I am a terribly boring person when it comes to the stage. I don’t exactly love it. It is true that I have made my peace with the stage in terms of public speaking. I am not good in it but I have refined my 5 minutes extempore speeches. You learn it in the job. Even then, in terms of statesmanship, I probably am not even a camp site.

Take all these into the equation and the other day, I started musing on judging. Believe me, judging is something I do on the daily. I am not always vocal about it, though, because if I were, I’d have a lot of enemies. You learn to keep quiet as an adult. It’s just survival.

So, judging. A lot of times, people say as Christians, we aren’t supposed to judge. I don’t think that’s entirely true. Jesus never said to not judge. He said: be careful not to judge when you aren’t cleared of the same charge. Judge not, he said, lest you be judged by the same measure. And then he said: be pure like me. So essentially, dont judge sanctimoniously. Much more importantly, don’t be a hypocrite.

But me being me, and not always the most morally upright, I have convinced myself that the loophole here is: if I am not guilty, I can judge. And let’s be honest, if we don’t judge, how is society supposed to function?

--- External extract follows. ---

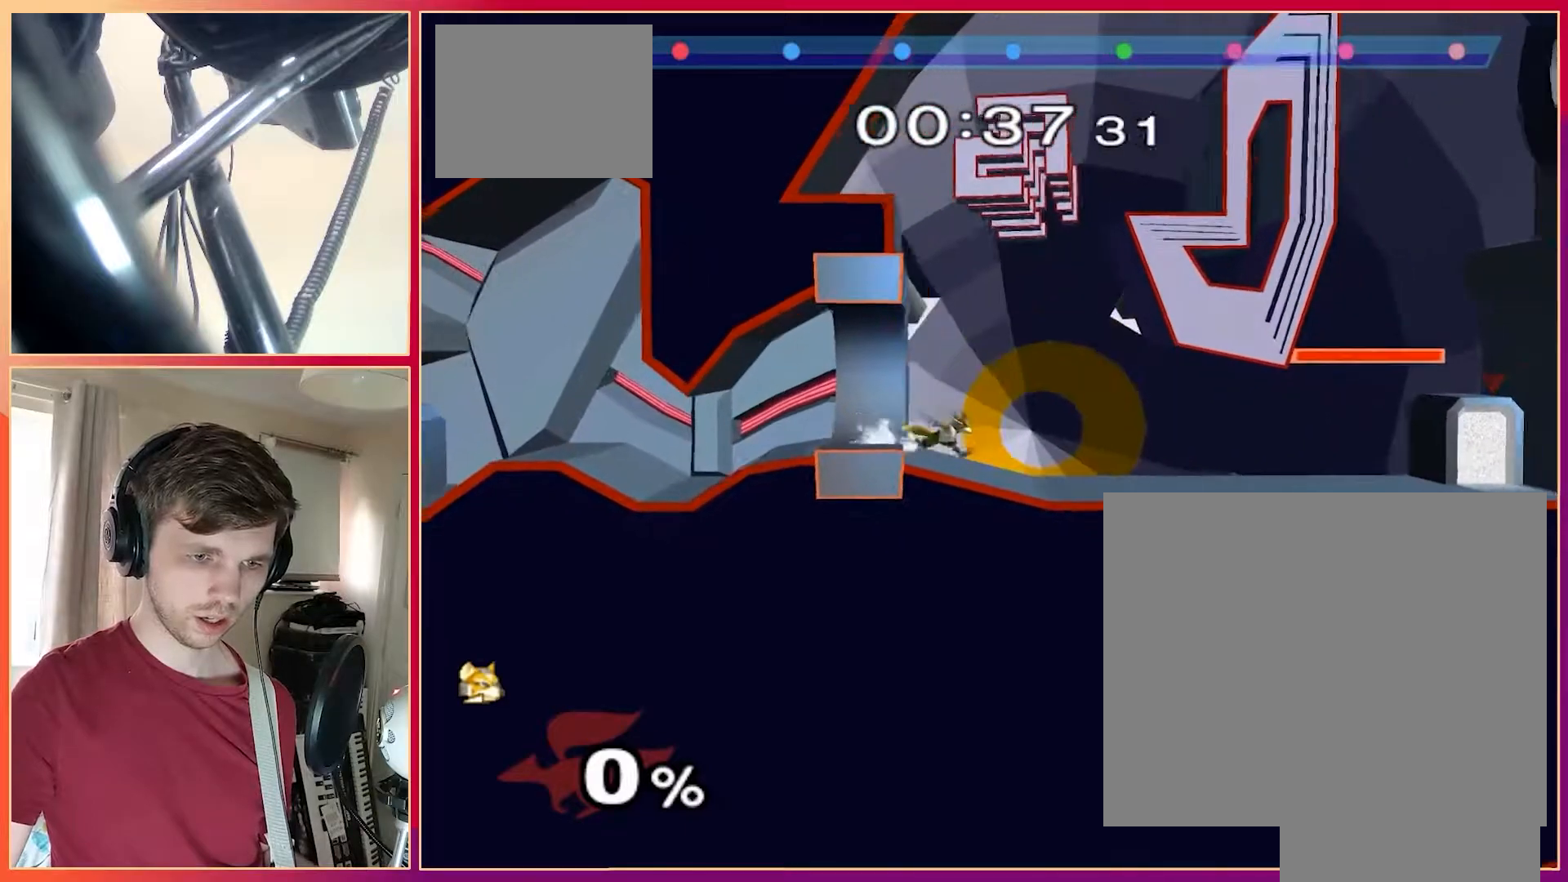
{"dt_ms": 500, "buttons": [], "left_stick": "center", "events": [[33, "left_stick", "center"], [333, "X", "down"], [483, "X", "up"]]}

In college level Sociology, we talked about crime a lot. We always said crime is that which offends the sensibility of the collective. In itself, a person taking bread from a counter is not a crime. But if that bread was on the counter because someone else was selling it, and the first person hadn’t paid for the bread, it becomes a crime because they’d be offending the generally accepted rule that you have to pay for the bread that the second person was selling. That’s how even when you have killed a person, which is easily the biggest no-no of human actions, if you can prove that you have done it in self-defence, it is not a crime; it does not offend the sensibility of the collective.

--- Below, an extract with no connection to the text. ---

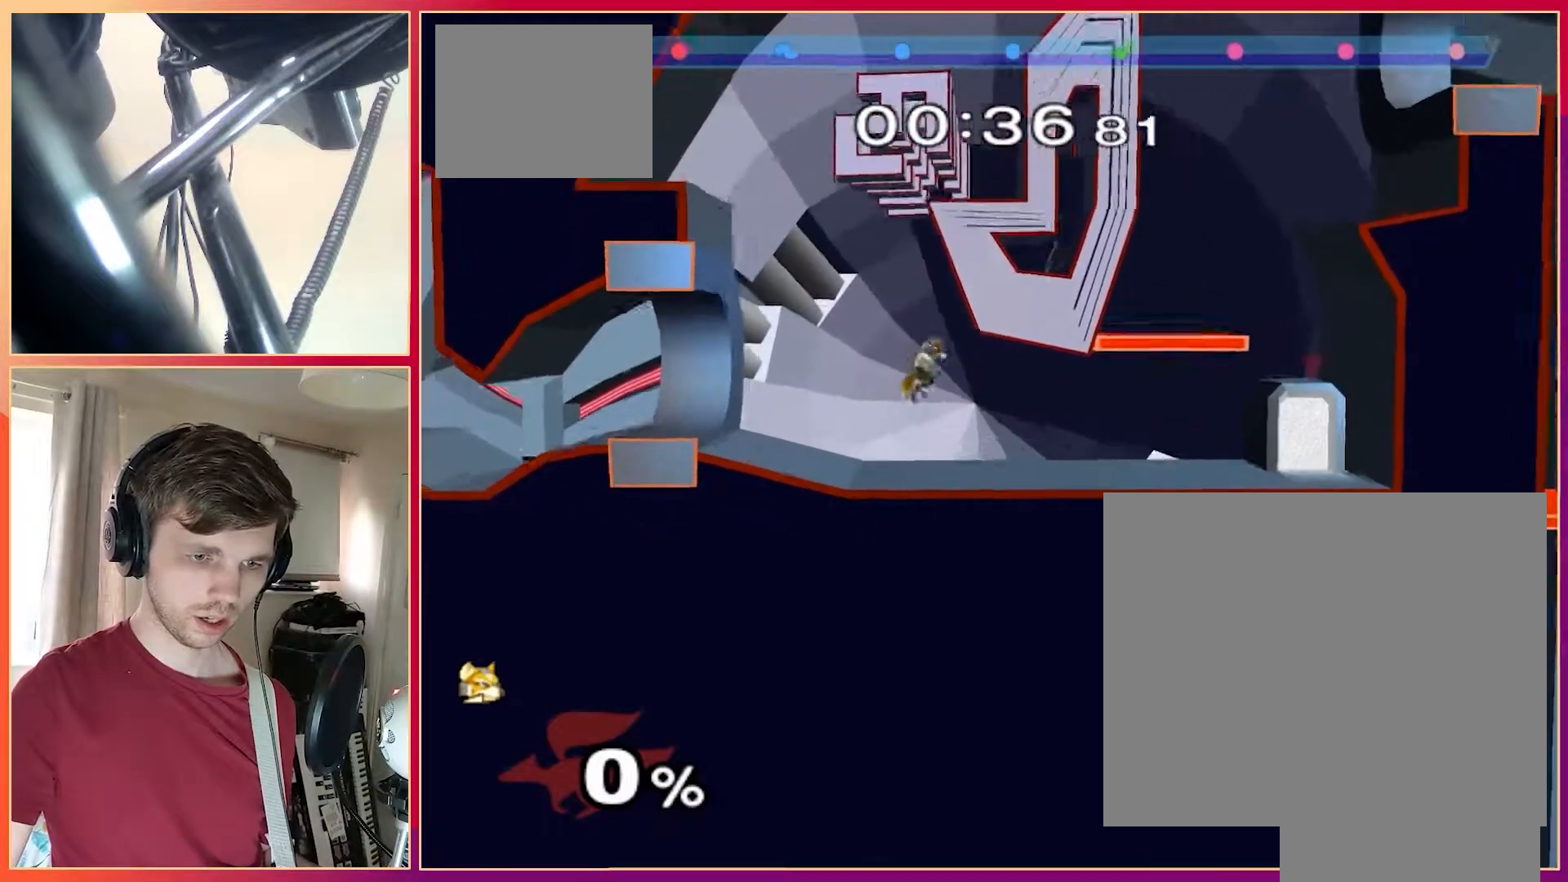
{"dt_ms": 500, "buttons": [], "left_stick": "center", "events": [[50, "X", "down"], [267, "X", "up"]]}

It's just nuances. Rules sew the society together. Without rules, we fall apart. Sometimes, the rules are suggestions. There’re layers of it even. Norms. Mores. Guidelines. Regulations. Crimes. Sins, too, maybe? Although that last one is very – almost exclusively – Christian-coded.

So yes, my stand on judging is that if I don’t do the crime, I can judge. And I can even judge mercilessly if I do that only with my sisters and my best friends and I know my judgment and righteous condemnation will not be made public. To my detriment. 

One of my favourite go-to clichés about judging is that if you live in a glass house, you should not throw stones. If you can’t maintain your house, don’t try to expose someone else’s mismanagement of theirs. If you have dirty laundry, don’t air out other people’s. It’s just a rule of thumb. You should not try to make yourself look good by making someone else look bad.

So that being said, seeing as I can neither dance nor act on stage, nor do I know anything about dancing or acting, either amateurly or professionally, I think I’ll just go enjoy the art and award points liberally. Ethically coded, no? Score some brownie points with the Universe, even? No?